Source : Conseil d’audit et d’inspection (BAI)

Timeline

Fig. 4 : Chronologie de la demande d’audit du village de Jangjeom

Timeline

Source : Conseil d’audit et d’inspection (BAI)

    Chronologie

    • En avril 2013, un quotidien local a rapporté que neuf personnes avaient reçu un diagnostic de cancer et que quatre d’entre elles étaient décédées au cours des cinq dernières années. Cependant, le gouvernement municipal d’Iksan a répondu qu’il n’y avait pas eu de problèmes environnementaux causés par l’usine d’engrais.
    • Du mois d’avril 2015 à septembre 2016, les résidents se sont constamment plaints d’une odeur nauséabonde provenant de l’usine et ont déposé des pétitions auprès du gouvernement de la ville d’Iksan.
    • Du mois d’avril 2015 à septembre 2016, les résidents se sont constamment plaints d’une odeur nauséabonde provenant de l’usine et ont déposé des pétitions auprès du gouvernement de la ville d’Iksan.
    • En novembre 2019, le ministère a officiellement annoncé une relation épidémiologique entre l’usine produisant des engrais et les cancers signalés dans le village de Jangjeom.
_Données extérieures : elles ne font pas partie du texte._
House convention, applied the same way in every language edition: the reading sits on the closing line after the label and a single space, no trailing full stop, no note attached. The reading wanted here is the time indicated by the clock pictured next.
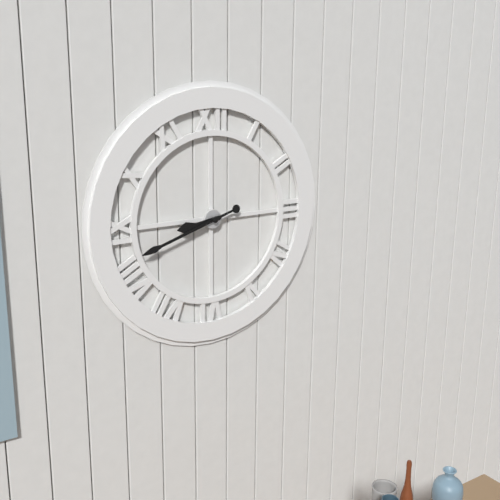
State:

    Demande d’audit et résultat

    • En avril 2019, les résidents ont demandé au BAI de réaliser un audit sur le gouvernement de la ville d’Iksan et le gouvernement de la province de Jeollabuk, car ils estimaient que les gouvernements avaient non seulement négligé leur devoir de superviser l’usine, mais qu’ils n’avaient pas non plus pris de mesures administratives jusqu’à ce que le village de Jangjeom soit perçu par les médias.
    • Le BAI a estimé que la négligence du gouvernement local avait contribué à la formation d’un cluster de cancers dans le village de Jangjeom, et a donc recommandé que des sanctions disciplinaires soient imposées aux fonctionnaires publics

    Conclusion :

    Le BAI vise à améliorer la transparence et l’impartialité de l’administration publique en encourageant les citoyens à participer et à surveiller l’administration publique du gouvernement national, des gouvernements locaux et des institutions publiques. En exploitant le système de demande d’audit, le BAI s’efforce également de satisfaire le besoin des citoyens en résolvant rapidement les questions qui perturbent la vie du public. Le système de demande d’audit contribue à garantir la transparence et l’impartialité du secteur public en répondant de manière appropriée et active aux demandes d’audit changeantes et en obtenant des résultats d’audit en temps opportun.